Our understanding of Parkinson’s is increasing all the time and new discoveries about the science behind the condition are bringing us closer to finding treatments that can slow, stop or even reverse the progression of Parkinson’s.

What is Parkinson’s?

Parkinson’s is characterised by the progressive loss of nerve cells (neurons) in part of the brain called the substantia nigra, which helps the body control movement. These neurons produce an important molecule called dopamine, which helps them to communicate with one another. Without adequate dopamine levels, neurons are unable to signal and coordinate movement properly, leading to the motor symptoms we commonly see in Parkinson’s.

As Parkinson’s progresses, it can affect other areas of the brain as well, leading to a wide range of nonmotor symptoms. Typically, at the time of diagnosis, people with Parkinson’s have already lost around 60% of these dopamine-producing neurons. Therefore, to alter progression of the condition, Cure Parkinson’s is

interested in finding therapies that target the underlying biology that is driving neuron loss in Parkinson’s, with the hope to slow, stop, or reverse progression.

What do we know about the possible causes of Parkinson’s?

In most people with Parkinson’s, the condition is described as ‘idiopathic’; this means that we don’t know the exact cause. We do know that genetic and environmental factors often play a complex role. Research has shown that people who carry small variations in one of over 20 genes, are more likely to develop Parkinson’s. However, it’s not clear cut; we know that not everyone who carries one of these genetic variations will go on to develop the condition, so other factors must also be involved.

Learn more about the genetics of Parkinson’s

There is evidence to show that sustained exposure to certain environmental factors can cause Parkinson’s. Exposure to certain pesticides, such as paraquat, have been associated with an increased risk of developing Parkinson’s, and many such toxic chemicals are now banned in some countries. Recently, the chemical trichloroethylene, which has been widely used in industrial cleaning products, has been reported to be associated with the development of Parkinson’s.
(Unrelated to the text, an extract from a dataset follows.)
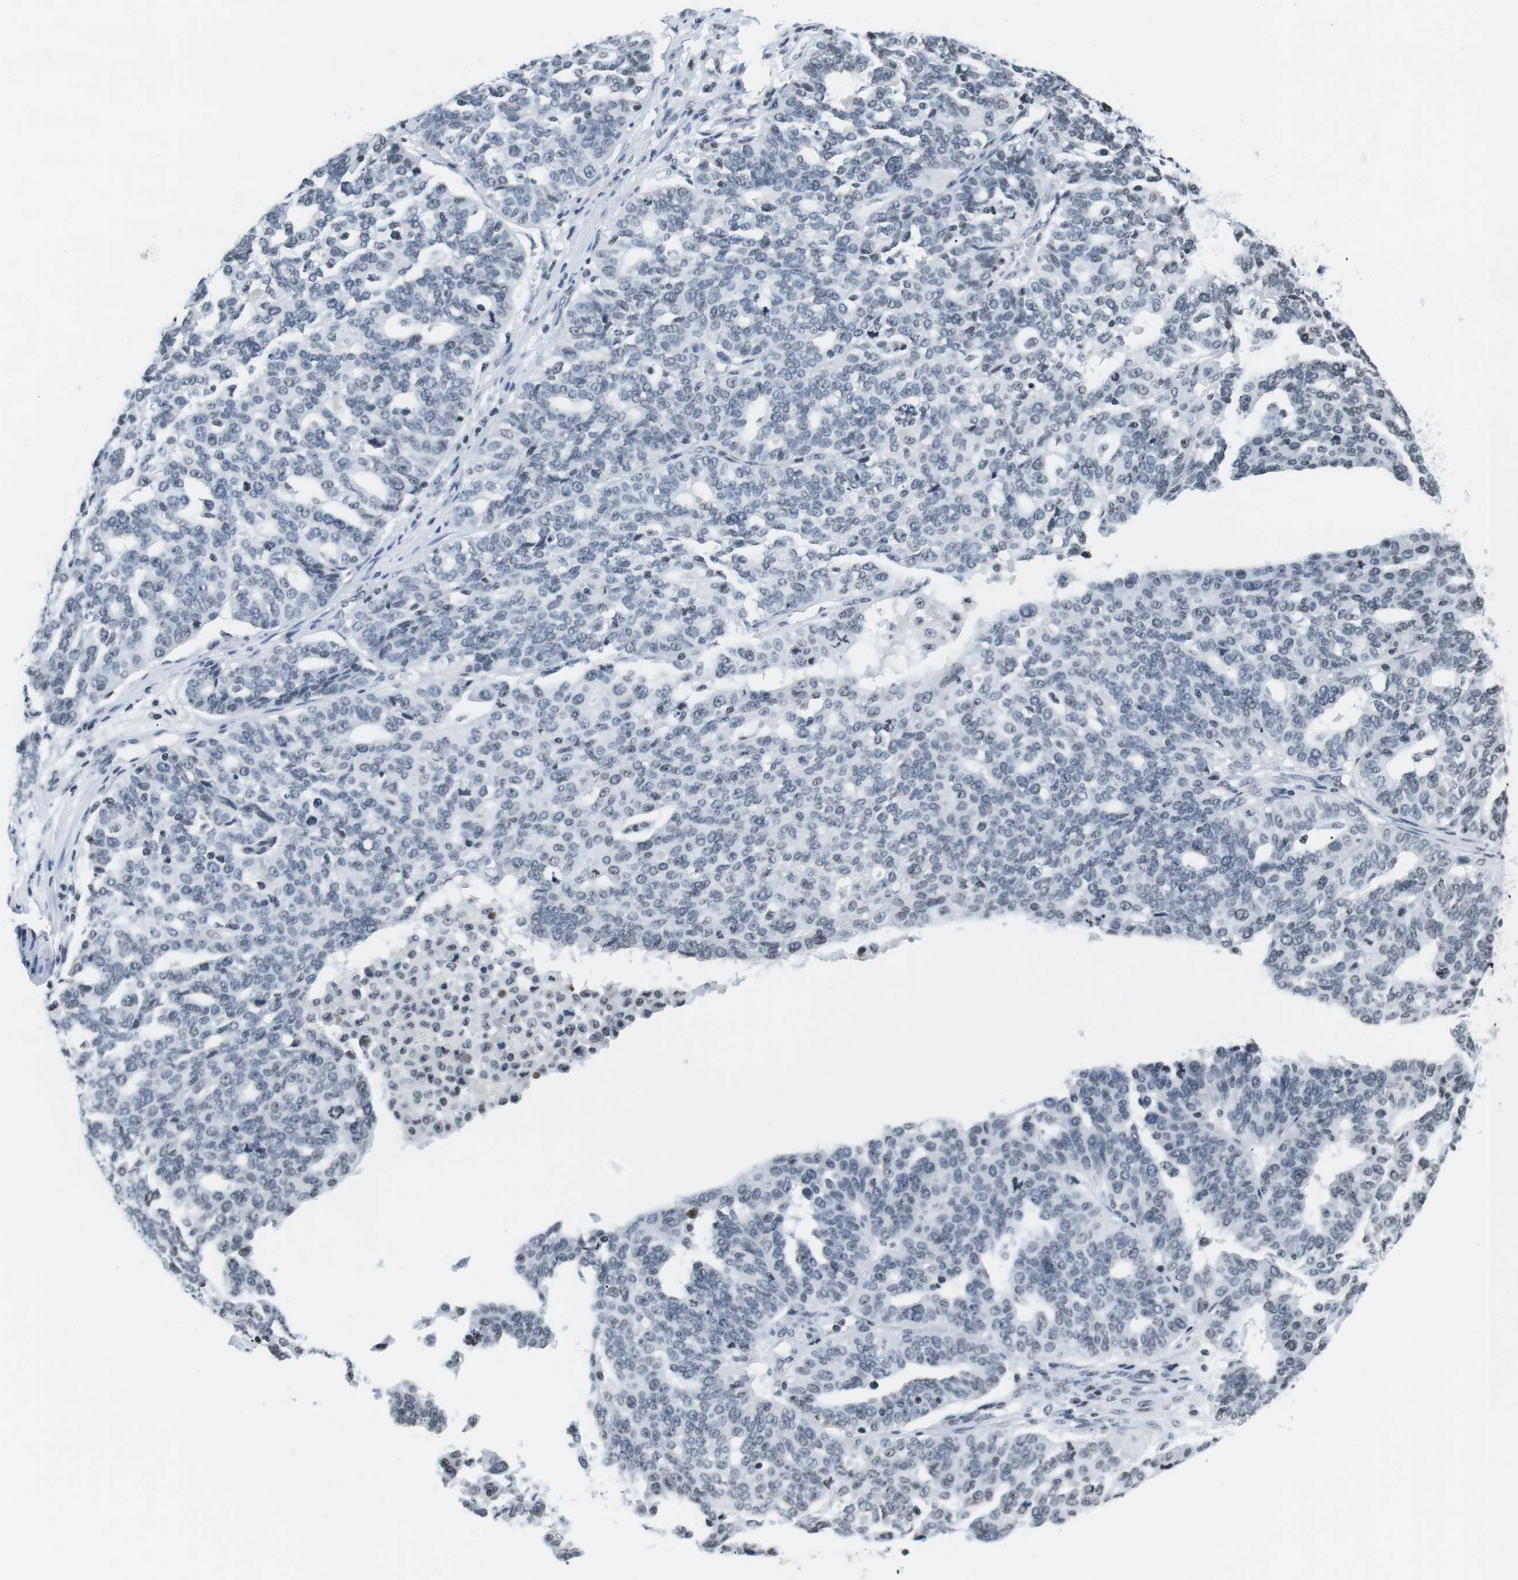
{"staining": {"intensity": "negative", "quantity": "none", "location": "none"}, "tissue": "ovarian cancer", "cell_type": "Tumor cells", "image_type": "cancer", "snomed": [{"axis": "morphology", "description": "Cystadenocarcinoma, serous, NOS"}, {"axis": "topography", "description": "Ovary"}], "caption": "Protein analysis of ovarian serous cystadenocarcinoma displays no significant staining in tumor cells.", "gene": "E2F2", "patient": {"sex": "female", "age": 59}}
Traumatic brain injury (TBI) is another environmental factor that has been linked to an increased risk of developing Parkinson’s. TBI is increasingly being discussed as a trigger for a range of neurological disorders, with the media focusing on rugby, football and boxing athletes who have been diagnosed with neurodegenerative conditions.

A 2018 paper in the journal Neurology showed that TBI is associated with an increased risk of Parkinson’s. Researchers revealed that mild TBI (defined as loss of consciousness for less than 30 minutes and memory loss for less than 24 hours) increased the risk of Parkinson’s by 56%, whereas moderate to severe TBI (defined as loss of consciousness for more than 30 minutes and memory loss for more than 24 hours) increased Parkinson’s risk by 83%.

In a study published at the 2021 Alzheimer’s Association International Conference, and later in Alzheimer’s & Dementia in 2022, evidence suggested that TBI was associated with an earlier age of Parkinson’s onset, but not with more severe disease-associated nerve cell loss or younger age of death.

Longitudinal and epidemiology studies have shown that there is an increased risk of Parkinson’s associated with consumption of dairy products, history of melanoma, and TBI. These same studies have reported a reduced risk in association with smoking, caffeine consumption, higher serum urate concentrations, and physical activity.

Further reading:

What do we mean by therapy target?

Therapy targets refer to the underlying biological mechanisms that we believe play a role in driving the development and progression of Parkinson’s. By finding drugs that can address these targets, we may be able to slow, stop, or reverse Parkinson’s progression.


Finding a cure – our major research targets to slow, stop or reverse Parkinson’s:

Alpha-synuclein accumulation

Alpha-synuclein is a protein most abundantly found in neurons. In Parkinson’s, however, neurons begin producing dysfunctional copies of alpha-synuclein, which build-up and aggregate into clumps called Lewy bodies. These bodies interfere with the cell’s ability to function normally, eventually leading to cell loss if not cleared. Furthermore, researchers believe these clumps can pass from one neuron to another, possibly contributing to the spread of Parkinson’s throughout the brain. The presence of alpha-synuclein and Lewy bodies is considered a hallmark and driver of Parkinson’s and there is extensive research into compounds with the potential to breakdown or prevent the formation of Lewy bodies, consequently altering progression of the condition.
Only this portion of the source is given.